Llama poderosamente la atención que algunos de los casi 200 moradores de este emplazamiento subrayen su proximidad con «hoteles y apartamentos de lujo» para reivindicar que se suprima el poblado. «Este Ayuntamiento, si de verdad quiere a Torre del Mar y lo quiere convertir en un sitio presentable para el turista, debería solucionar lo nuestro de una vez». Lo indica José Vargas, de 58 años.

Y es que al acceder a la localidad torreña desde Málaga a través de la antigua CN-340, junto al ensanche, es difícil no reparar en la estampa de las chabolas, a escasos metros del nuevo ensanche urbano. Son más de uns treintena de inmuebles que acumulan, en sus inmediaciones, restos de ratas, abundante basura y otras imágenes que se quedan grabadas en la retina nada más adentrarnos por la vía principal.
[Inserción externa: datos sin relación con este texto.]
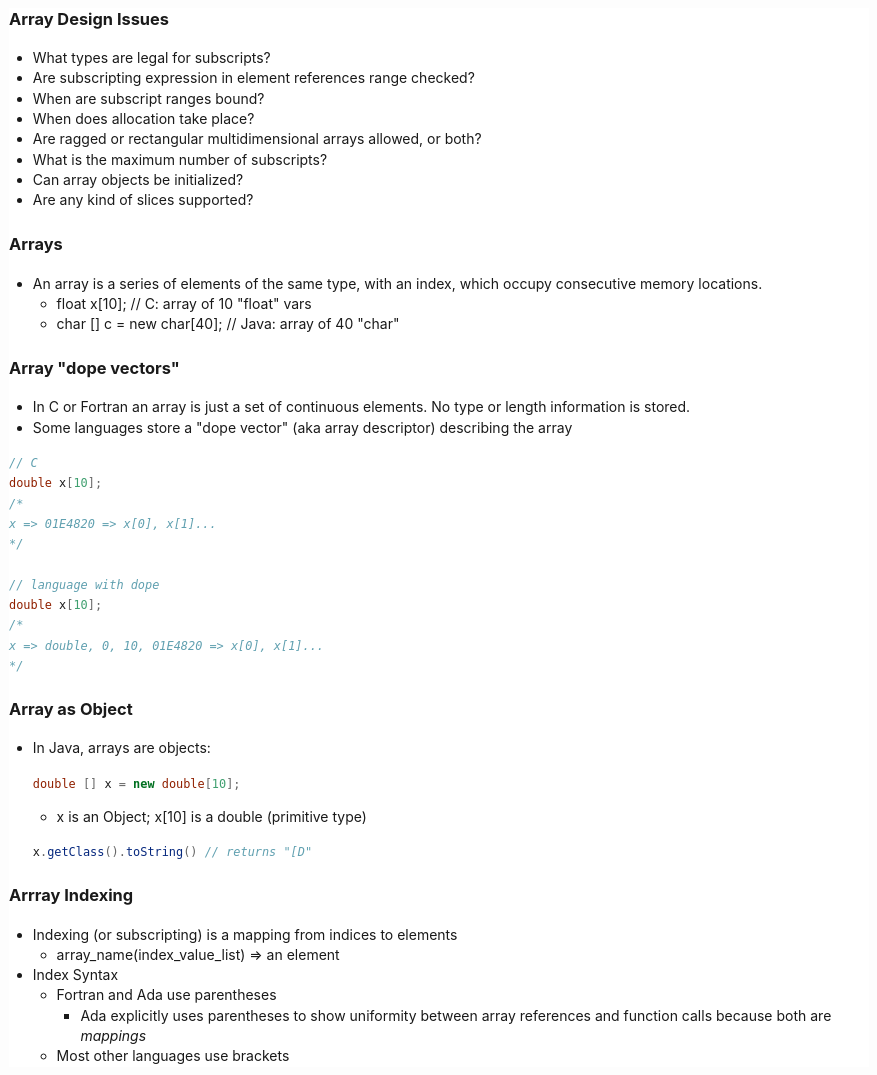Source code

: ### Array Design Issues
- What types are legal for subscripts?
- Are subscripting expression in element references range checked?
- When are subscript ranges bound?
- When does allocation take place?
- Are ragged or rectangular multidimensional arrays allowed, or both?
- What is the maximum number of subscripts?
- Can array objects be initialized?
- Are any kind of slices supported?

### Arrays
- An array is a series of elements of the same type, with an index, which occupy consecutive memory locations.
    - float x[10]; // C: array of 10 "float" vars
    - char [] c = new char[40]; // Java: array of 40 "char"

### Array "dope vectors"
- In C or Fortran an array is just a set of continuous elements. No type or length information is stored.
- Some languages store a "dope vector" (aka array descriptor) describing the array
```c
// C
double x[10]; 
/*
x => 01E4820 => x[0], x[1]...
*/

// language with dope
double x[10];
/*
x => double, 0, 10, 01E4820 => x[0], x[1]...
*/
```

### Array as Object
- In Java, arrays are objects:
    ```java
    double [] x = new double[10];
    ```
    - x is an Object; x[10] is a double (primitive type)
    ```java
    x.getClass().toString() // returns "[D"
    ```

### Arrray Indexing
- Indexing (or subscripting) is a mapping from indices to elements
    - array_name(index_value_list) => an element
- Index Syntax
    - Fortran and Ada use parentheses
        - Ada explicitly uses parentheses to show uniformity between array references and function calls because both are *mappings*
    - Most other languages use brackets
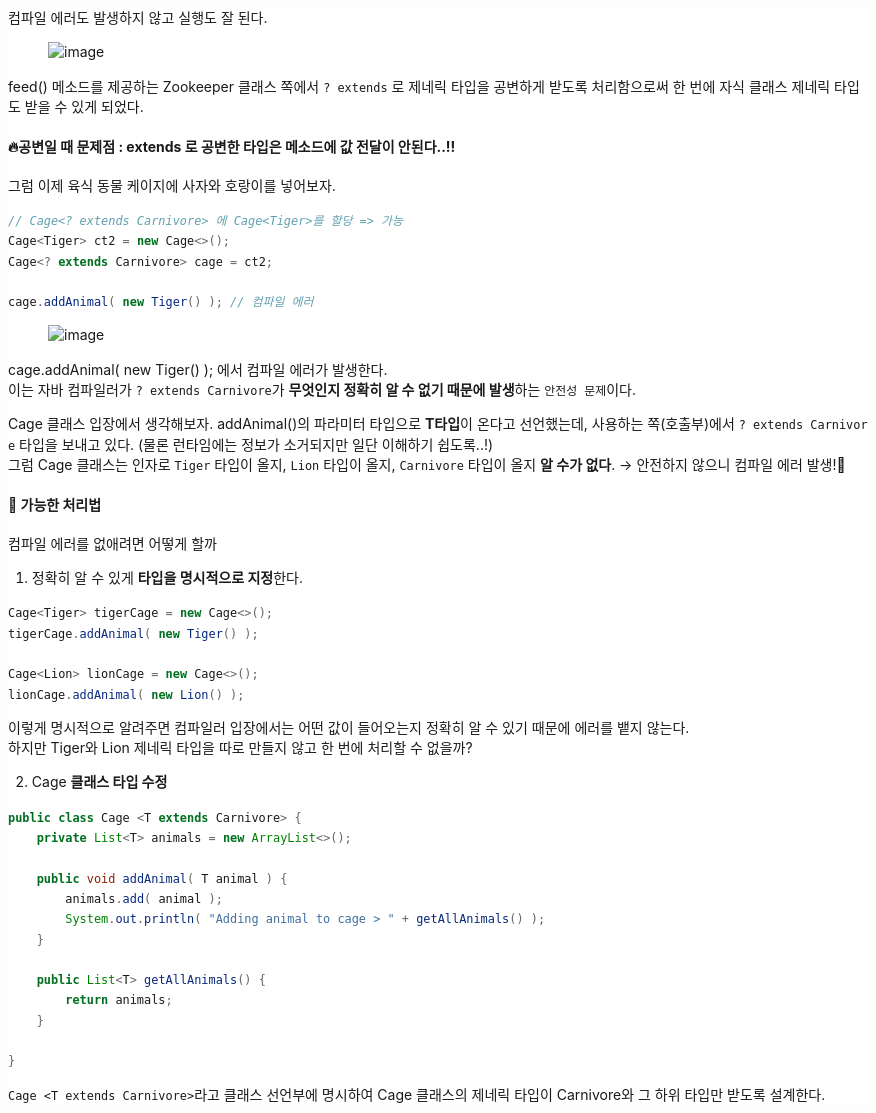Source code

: 컴파일 에러도 발생하지 않고 실행도 잘 된다.
<figure>
  <img width="635" alt="image" src="https://github.com/grey920/grey920.github.io/assets/58028215/77229170-d960-46f4-b708-19b421863fbb">
  <figcaption></figcaption>
</figure>


feed() 메소드를 제공하는 Zookeeper 클래스 쪽에서 `? extends` 로 제네릭 타입을 공변하게 받도록 처리함으로써 한 번에 자식 클래스 제네릭 타입도 받을 수 있게 되었다. 


#### 🔥공변일 때 문제점 : extends 로 공변한 타입은 메소드에 값 전달이 안된다..!!

그럼 이제 육식 동물 케이지에 사자와 호랑이를 넣어보자.
```java
// Cage<? extends Carnivore> 에 Cage<Tiger>를 할당 => 가능
Cage<Tiger> ct2 = new Cage<>();  
Cage<? extends Carnivore> cage = ct2;

cage.addAnimal( new Tiger() ); // 컴파일 에러
```
<figure>
  <img width="575" alt="image" src="https://github.com/grey920/grey920.github.io/assets/58028215/51560f40-ff8f-4533-9726-700812d44519">
  <figcaption></figcaption>
</figure>

cage.addAnimal( new Tiger() ); 에서 컴파일 에러가 발생한다. <br>
이는 자바 컴파일러가 `? extends Carnivore`가 **무엇인지 정확히 알 수 없기 때문에 발생**하는 `안전성 문제`이다.

Cage 클래스 입장에서 생각해보자. addAnimal()의 파라미터 타입으로 **T타입**이 온다고 선언했는데, 사용하는 쪽(호출부)에서 `? extends Carnivore` 타입을 보내고 있다.
(물론 런타임에는 정보가 소거되지만 일단 이해하기 쉽도록..!)<br>
그럼 Cage 클래스는 인자로 `Tiger` 타입이 올지, `Lion` 타입이 올지, `Carnivore` 타입이 올지 **알 수가 없다**. → 안전하지 않으니 컴파일 에러 발생!🚨


#### 🔧 가능한 처리법 
컴파일 에러를 없애려면 어떻게 할까

1) 정확히 알 수 있게 **타입을 명시적으로 지정**한다.
```java
Cage<Tiger> tigerCage = new Cage<>();  
tigerCage.addAnimal( new Tiger() );  
  
Cage<Lion> lionCage = new Cage<>();  
lionCage.addAnimal( new Lion() );
```
이렇게 명시적으로 알려주면 컴파일러 입장에서는 어떤 값이 들어오는지 정확히 알 수 있기 때문에 에러를 뱉지 않는다. <br>
하지만 Tiger와 Lion 제네릭 타입을 따로 만들지 않고 한 번에 처리할 수 없을까?

2) Cage **클래스 타입 수정**
```java
public class Cage <T extends Carnivore> {  
    private List<T> animals = new ArrayList<>();  
  
    public void addAnimal( T animal ) {  
        animals.add( animal );  
        System.out.println( "Adding animal to cage > " + getAllAnimals() );  
    }  
  
    public List<T> getAllAnimals() {  
        return animals;  
    }  
  
}
```
`Cage <T extends Carnivore>`라고 클래스 선언부에 명시하여 Cage 클래스의 제네릭 타입이 Carnivore와 그 하위 타입만 받도록 설계한다.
La mayoría de las chabolas está compuesta de «dos cuartos», uno que sirve como sala de estar y otro en el que en un par de metros cuadrados o tres pueden dormir hasta ocho personas. Ni uno de los vecinos de mayor edad confía en que a corto plazo encuentren una vivienda digna para poder abandonar estas chabolas que durante el invierno suelen inundarse e incrementar la presencia de «animales como culebras o ratas».

«Esto ya no se lleva -argumenta José Vargas-. Eso sí, le digo a los políticos que si un día nos llevan a otra parte, que no nos pongan a todos juntos. Que nos vayan repartiendo, espurreadillos, a unas viviendas dignas de esas que llevan toda la vida prometiendo». A su hijo le sorprende «que abuelos o niños pequeños no pillen nunca enfermedades malas», debido a que sólo disponen de agua potable tomada de las «gomas de riego» de los jardines públicos más próximos. En verano, como hasta llegan a sufrir «cortes» de una semana, recurren a los grifos de las estaciones de servicio próximas.

Y otro aspecto complejo es el de la electricidad. «Tenemos enganchada una toma general, pero al llover muchas veces produce incendios y lo pasamos muy mal». José tiene siete hijos, «cuatro hembras y tres varones. Todos viven aquí, con mis nietos». Andrés uno de estos últimos, de ocho años, no sabe lo que será de mayor. Estudia en el colegio, pero lo que le quita el sueño es saber si su abuelo logró cerrar el trato de una yegua.

«No somos animales. Con uno de los milloncitos del tranvía que quitaron ya nos habrían arreglado la vida», indica Antonia Vargas, de 55 años. Tres de sus hijos, explica, están en la cárcel: Miguel, José Antonio y Cecilio. Los otros están en pueblos. «Cuanto vienen para visitarnos duermen en el suelo». El único catre no admite alegrías.

Tamara Amador, de 33 años, tiene cinco hijos. Manuela, su hermana, otros cinco. Cuando Cruz Roja llega con provisiones ven «el cielo abierto». Igual que Manuela Heredia, que a sus 50 años nos recibe entre lágrimas. «Nos moriremos sin que nos echen cuentas».